As I closed the door, I tiptoed to the second floor where I kept a separate room only for myself. Inside was a small bed, a square window overlooking the endless sea and a gigantic closet of dresses I slipped on according to my mood. It was there that I played music with my own poetries and watched my own memories in a slideshow. It was a place I’ve known myself the realest, a place where I got to meet myself over and over again. In different phases.

Come morning and I would be walking the guests out of the house and lock the rooms temporarily. I would be tending the place with their memories staining my clothes. Living room first, then each room, mine would be the last. I would be exhausted and that’s when I pass the fourth room at the end of the hall.

What’s in the fourth room, they have asked and I would say the first thing in my head: a library, a storeroom for cleaning materials, an old bathroom.
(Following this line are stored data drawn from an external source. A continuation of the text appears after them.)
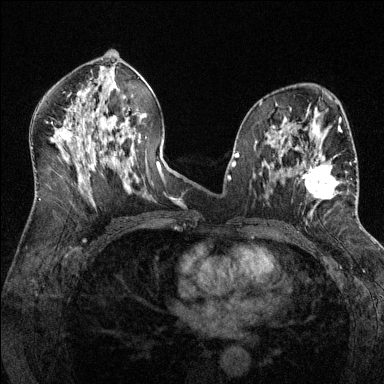
Breast MRI (dynamic contrast-enhanced), one axial slice. Position 72 of 144 along the scan axis. Dynamic contrast-enhanced series, time point 2 of 6 at this slice position (early post-contrast). 1.5 T. TE 1.7 ms, TR 4.6 ms. 384 × 384 image matrix, field of view 320 × 320 mm. Female patient.
Outlined on this slice (semi-automatic segmentation, software-assisted and operator-edited):
- enhancing-tissue mask used for the functional tumour volume (all voxels passing the contrast-enhancement thresholds inside the analysis volume; usually the tumour): box from (x=287, y=156) to (x=356, y=215) px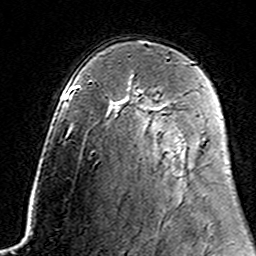
Breast MRI (dynamic contrast-enhanced), one axial slice; slice 98 of 160 in the series (ordered by position); cropped to one breast; dynamic contrast-enhanced series, time point 2 of 7 at this slice position (early post-contrast); 3 T; TE 4.6 ms, TR 7.4 ms; 1 mm slice thickness; 256 × 256 image matrix, field of view 144 × 144 mm. Female patient.
Structures marked on this image (semi-automatic segmentation, software-assisted and operator-edited):
- enhancing-tissue mask used for the functional tumour volume (all voxels passing the contrast-enhancement thresholds inside the analysis volume; usually the tumour): bounding box [x1, y1, x2, y2] px = [155, 95, 159, 99]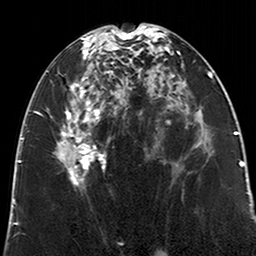
Breast MRI (dynamic contrast-enhanced), one axial slice. Position 103 of 200 along the scan axis. Cropped to one breast. Dynamic contrast-enhanced series, time point 2 of 6 at this slice position (early post-contrast). 3 T. TE 2.6 ms, TR 5.2 ms. 0.8 mm slice thickness. 256 × 256 image matrix. Female patient.
Outlined on this slice (semi-automatic segmentation, software-assisted and operator-edited):
- enhancing-tissue mask used for the functional tumour volume (all voxels passing the contrast-enhancement thresholds inside the analysis volume; usually the tumour): bounding box [x1, y1, x2, y2] px = [56, 30, 123, 186]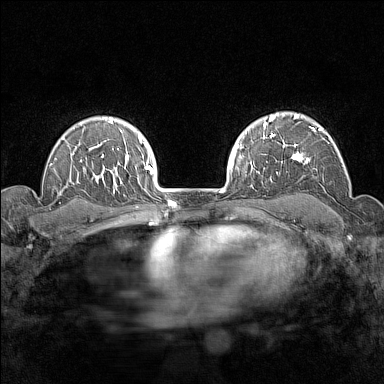
Breast MRI (dynamic contrast-enhanced), one axial slice. Dynamic contrast-enhanced series, time point 2 of 7 at this slice position (early post-contrast). 1.5 T. TE 1.8 ms, TR 5 ms. 384 × 384 image matrix, field of view 280 × 280 mm. Female patient.
Structures marked on this image (semi-automatic segmentation, software-assisted and operator-edited):
- enhancing-tissue mask used for the functional tumour volume (all voxels passing the contrast-enhancement thresholds inside the analysis volume; usually the tumour): bounding box <282,114,328,164> (left, top, right, bottom; pixels)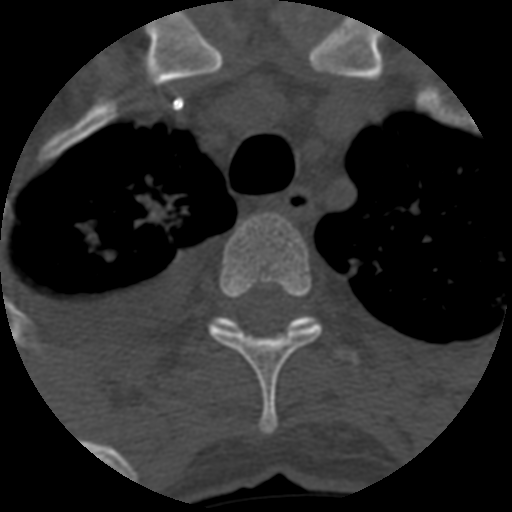
CT including the spine, one axial slice; position 485 of 708 along the scan axis; 120 kVp; one of 3 acquisitions stored at this slice position; bone window (W 1800 / L 400 HU); 1.25 mm slice thickness; 512 × 512 image matrix, field of view 160 × 160 mm. Patient age 55 years. Case-level facts recorded for this patient, not image findings: primary cancer: colon; vertebrae with lytic lesions (as recorded): T12, L1, L5.
Structures marked on this image (semi-automatic segmentation, software-assisted and operator-edited):
- T3 vertebra: bounding box [x1, y1, x2, y2] px = [208, 213, 322, 434]
- T4 vertebra: [213, 316, 359, 365]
None of those responses were true as even I, the hostess, didn’t have a definite name for it. I just knew the fourth room as the one I wish to avoid. That’s why it was in the farthest corner of my mental compartments. If only I had a choice, I wouldn't be stepping inside its door… but my feet would always lead me there involuntarily.

I stepped in and I entered a vacuum. I wonder if black holes can be as dark as the inside of the room. There was no bed nor windows. No light switch nor tables. There, I sat on the floor and hugged my knees. With the four walls as my companion, I felt like a prisoner in my own house. The small ray of light coming from the gap between the door and the floor withered, and I closed my eyes with the fear of being consumed.

I fell asleep and realized I stayed there longer than I should. My eyes couldn’t adjust with the darkness that I found the door in all fours, obtaining bruises. As I held the door knob, it twisted. My heartbeat raced. Someone was on the other side of the door and I heard the jiggling of keys. It was a person. A person.

I was looking for you everywhere. Let’s get you out of here.”

“You have a key? I don’t remember me giving you a key.”

“You didn’t. But I know you. I know what kind of house you’re going to build.”

With that, I got out of the fourth room. The last guest stood there, waving the keys to the fictional house I built with real-life issues. A stranger, if I may add. But then, the visits became frequent. Too frequent to the point that the house changed its form to accommodate the permanent guest. Now the fourth room remains locked, and I threw the key away.

Did I mention it has a fifth room now? Well, it does.